In 2009 Trinks was appointed Music Director at the Staatstheater Darmstadt, initiating his first Der Ring des Nibelungen, acclaimed by the international press, and to be followed by Die Meistersinger von Nürnberg, Parsifal, Fidelio, Aida as well as the world premiere of Orff's early work Gisei (available on DVD) in combination with De temporum fine comoedia. Trinks was brought to international attention with his first Der Rosenkavalier for the centenary at Semperoper Dresden and almost simultaneously at the Bavarian State Opera with Renée Fleming.
Constantin Trinks is a regular guest at many of the major opera houses, such as Semperoper Dresden, Bavarian State Opera in Munich, Theater an der Wien, Vienna State Opera, Staatsoper Hamburg, Opéra national de Paris, New National Theatre Tokyo, Frankfurt Opera and Opernhaus Zürich.
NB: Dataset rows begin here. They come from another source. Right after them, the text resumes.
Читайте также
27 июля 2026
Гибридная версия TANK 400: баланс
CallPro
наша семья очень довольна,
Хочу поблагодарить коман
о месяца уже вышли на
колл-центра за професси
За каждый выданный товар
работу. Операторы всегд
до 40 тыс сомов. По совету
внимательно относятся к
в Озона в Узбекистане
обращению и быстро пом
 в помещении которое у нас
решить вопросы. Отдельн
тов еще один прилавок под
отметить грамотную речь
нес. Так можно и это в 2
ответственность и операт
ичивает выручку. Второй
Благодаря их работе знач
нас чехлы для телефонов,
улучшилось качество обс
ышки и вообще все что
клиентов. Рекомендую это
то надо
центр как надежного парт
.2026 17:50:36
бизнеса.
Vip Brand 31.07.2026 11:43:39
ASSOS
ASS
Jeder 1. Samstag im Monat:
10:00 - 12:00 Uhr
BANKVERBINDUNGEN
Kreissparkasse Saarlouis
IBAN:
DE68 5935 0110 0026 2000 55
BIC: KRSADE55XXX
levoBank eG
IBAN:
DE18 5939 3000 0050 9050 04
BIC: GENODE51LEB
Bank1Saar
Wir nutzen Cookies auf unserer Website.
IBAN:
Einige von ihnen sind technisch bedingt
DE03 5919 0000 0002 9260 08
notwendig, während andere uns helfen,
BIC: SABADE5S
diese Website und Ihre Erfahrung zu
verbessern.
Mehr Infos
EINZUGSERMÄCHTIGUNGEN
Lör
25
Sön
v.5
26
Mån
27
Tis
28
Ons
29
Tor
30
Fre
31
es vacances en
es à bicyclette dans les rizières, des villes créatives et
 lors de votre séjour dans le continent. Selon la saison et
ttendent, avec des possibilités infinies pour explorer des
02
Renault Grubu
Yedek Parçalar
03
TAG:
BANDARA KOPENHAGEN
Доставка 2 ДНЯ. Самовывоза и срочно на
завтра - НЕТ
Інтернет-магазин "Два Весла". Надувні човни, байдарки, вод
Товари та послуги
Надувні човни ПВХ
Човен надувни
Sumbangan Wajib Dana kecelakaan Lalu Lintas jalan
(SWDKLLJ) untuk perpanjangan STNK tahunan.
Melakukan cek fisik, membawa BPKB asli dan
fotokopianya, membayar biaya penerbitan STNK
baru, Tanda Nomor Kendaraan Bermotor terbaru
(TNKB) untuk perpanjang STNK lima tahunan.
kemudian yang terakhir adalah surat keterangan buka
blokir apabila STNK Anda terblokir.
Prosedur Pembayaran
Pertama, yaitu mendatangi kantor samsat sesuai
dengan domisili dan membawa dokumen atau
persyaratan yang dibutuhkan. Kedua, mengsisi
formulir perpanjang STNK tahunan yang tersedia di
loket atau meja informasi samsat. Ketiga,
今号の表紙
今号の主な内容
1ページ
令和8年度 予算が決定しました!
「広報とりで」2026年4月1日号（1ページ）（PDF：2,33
Much recognised was the rediscovery of Jaromír Weinberger's Schwanda, the Bagpiper, which Trinks brought out at the Semperoper Dresden in March 2012 (also published on CD by Profil Edition Hänssler).
Recognized as a refined Wagner conductor, Trinks celebrated the Wagner Bicentenary 2013 conducting Der fliegende Holländer in Dresden (premiered there 150 years before), Tannhäuser in Tokyo, Strasbourg, Deutsche Oper Berlin and Frankfurt as well as Wagners first opera Das Liebesverbot at the Bayreuth Festival. The young conductor is one of the rare musicians having conducted staged productions of the entire Wagner, including Tristan und Isolde in February 2015 in Sofia.
In the season 2015/2016 Constantin Trinks returned to conduct Così fan tutte and Arabella at Bayerische Staatsoper Munich, as well as Das Liebesverbot at the Opéra National du Rhin in Strasbourg. The Zurich Opera welcomed him again for a series of The Turn of the Screw and in Vienna he opened the season conducting Marschner’s Hans Heiling.
But Constantin Trinks is as well a refined symphonist. In the past he has conducted orchestras such as the HR-Sinfonieorchester, Tokyo Philharmonic Orchestra, Seoul Philharmonic orchestra, Orchestre National de Bordeaux, Deutsche Radiophilharmonie Saarbrücken Kaiserslautern, RSO Wien and Münchner Rundfunkorchester. Before being a guest of the Barcelona Symphony, the Malaysia Philharmonic and Hongkong Philharmonic, Constantin gave his debut this fall with the Symphony Orchestra of the Bavarian Radio and after an acclaimed debut with the Munich Philharmonic this summer, he will return there for Beethoven’s Symphony No. 9 in December.
Following his acclaimed recording of Weinbergers’ Svanda Dudak (Staatskapelle Dresden) his recent recording of the Symphony by Hans Rott – an important predecessor to Mahler – live from Salzburg, has received numerous prizes.